═══ FRAGMENTO DEL TEXTO ═══

Cuando estalló la crisis financiera mundial, el fomo se transformó en miedo a ser el último en abandonar aquella gigantesca dinámica de endeudamiento. Como el valor de esos activos inmobiliarios se sustentaba únicamente en esa lógica burbujil, quien más acumulaba de ellos lo padeció con mayor intensidad. Por eso tuvimos que liquidar, rescatar, fusionar entidades y crear un banco malo que absorbió un sinfín de inmuebles. Aún hoy, según datos oficiales, contamos con casi 450.000 viviendas de obra nueva –cifra prácticamente idéntica a la de hace una década–. Pero hay muy poca demanda para ellas. La escasez de viviendas está donde la gente efectivamente desea vivir, o pasar un tiempo. En cambio, en las localizaciones de disfrute (turismo, teletrabajo) o de oportunidades temporales (estudio) se produce un solapamiento entre la demanda para turismo vacacional, estancias temporales y arrendamientos a largo plazo, todas incrementándose simultáneamente. Como el bien continúa siendo escaso, además, el incentivo para invertir se intensifica.

═══ REGISTROS DEL CONJUNTO ═══

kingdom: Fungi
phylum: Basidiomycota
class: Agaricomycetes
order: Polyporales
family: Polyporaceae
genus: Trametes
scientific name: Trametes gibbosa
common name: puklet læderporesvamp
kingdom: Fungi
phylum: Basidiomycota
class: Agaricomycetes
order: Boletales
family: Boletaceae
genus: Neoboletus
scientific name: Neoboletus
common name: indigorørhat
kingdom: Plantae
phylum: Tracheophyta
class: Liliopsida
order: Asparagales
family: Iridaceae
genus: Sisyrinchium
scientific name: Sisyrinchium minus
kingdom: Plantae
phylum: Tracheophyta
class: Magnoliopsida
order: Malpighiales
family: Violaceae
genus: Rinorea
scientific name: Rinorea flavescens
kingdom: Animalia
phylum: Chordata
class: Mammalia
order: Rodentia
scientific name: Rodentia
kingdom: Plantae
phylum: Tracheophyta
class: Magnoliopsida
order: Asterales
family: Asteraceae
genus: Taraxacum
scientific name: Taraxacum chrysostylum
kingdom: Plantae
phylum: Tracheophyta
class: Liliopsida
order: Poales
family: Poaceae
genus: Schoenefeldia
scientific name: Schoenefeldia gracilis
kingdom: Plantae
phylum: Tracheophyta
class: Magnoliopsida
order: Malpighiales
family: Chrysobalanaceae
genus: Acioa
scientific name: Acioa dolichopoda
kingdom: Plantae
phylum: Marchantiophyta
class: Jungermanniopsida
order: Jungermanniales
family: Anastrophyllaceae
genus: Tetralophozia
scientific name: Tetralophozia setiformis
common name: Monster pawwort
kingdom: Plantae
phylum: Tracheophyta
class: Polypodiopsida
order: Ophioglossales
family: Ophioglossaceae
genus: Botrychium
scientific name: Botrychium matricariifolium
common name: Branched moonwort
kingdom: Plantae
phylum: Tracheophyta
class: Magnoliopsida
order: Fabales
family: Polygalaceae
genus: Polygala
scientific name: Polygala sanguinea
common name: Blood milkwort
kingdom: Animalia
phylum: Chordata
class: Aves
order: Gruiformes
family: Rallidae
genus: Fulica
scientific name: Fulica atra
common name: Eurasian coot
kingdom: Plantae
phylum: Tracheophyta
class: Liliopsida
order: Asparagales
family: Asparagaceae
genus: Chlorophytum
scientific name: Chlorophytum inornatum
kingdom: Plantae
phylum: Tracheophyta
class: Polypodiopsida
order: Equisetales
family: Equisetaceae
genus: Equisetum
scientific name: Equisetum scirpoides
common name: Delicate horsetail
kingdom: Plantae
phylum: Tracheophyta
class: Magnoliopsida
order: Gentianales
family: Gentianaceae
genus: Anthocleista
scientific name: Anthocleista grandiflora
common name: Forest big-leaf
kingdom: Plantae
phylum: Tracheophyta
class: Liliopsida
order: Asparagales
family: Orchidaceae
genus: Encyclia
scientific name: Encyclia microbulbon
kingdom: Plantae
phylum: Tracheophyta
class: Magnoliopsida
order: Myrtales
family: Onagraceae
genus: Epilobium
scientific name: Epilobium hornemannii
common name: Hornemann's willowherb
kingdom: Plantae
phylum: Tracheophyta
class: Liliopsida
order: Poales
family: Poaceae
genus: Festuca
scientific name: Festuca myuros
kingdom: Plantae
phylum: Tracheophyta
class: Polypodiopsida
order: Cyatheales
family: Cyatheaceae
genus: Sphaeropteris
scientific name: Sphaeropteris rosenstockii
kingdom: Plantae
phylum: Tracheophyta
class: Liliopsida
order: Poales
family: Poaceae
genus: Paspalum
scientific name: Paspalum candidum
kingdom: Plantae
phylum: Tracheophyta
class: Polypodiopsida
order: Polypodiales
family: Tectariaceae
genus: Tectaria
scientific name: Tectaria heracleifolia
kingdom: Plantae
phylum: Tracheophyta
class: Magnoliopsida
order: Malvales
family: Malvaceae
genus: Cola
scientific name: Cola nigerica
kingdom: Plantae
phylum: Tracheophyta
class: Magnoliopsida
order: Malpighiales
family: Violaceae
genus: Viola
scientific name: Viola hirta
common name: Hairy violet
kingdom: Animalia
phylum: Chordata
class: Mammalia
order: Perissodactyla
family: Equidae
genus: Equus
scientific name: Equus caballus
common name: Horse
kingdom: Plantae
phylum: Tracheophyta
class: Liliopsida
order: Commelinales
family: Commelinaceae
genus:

═══

→ **TAREA BREVE**
Según el fragmento sobre la vivienda, ¿cuántas viviendas de obra nueva hay todavía hoy de acuerdo con los datos oficiales?

→ **SOLUCIÓN PROPUESTA**
Casi 450.000 viviendas de obra nueva, una cifra prácticamente idéntica a la de hace una década.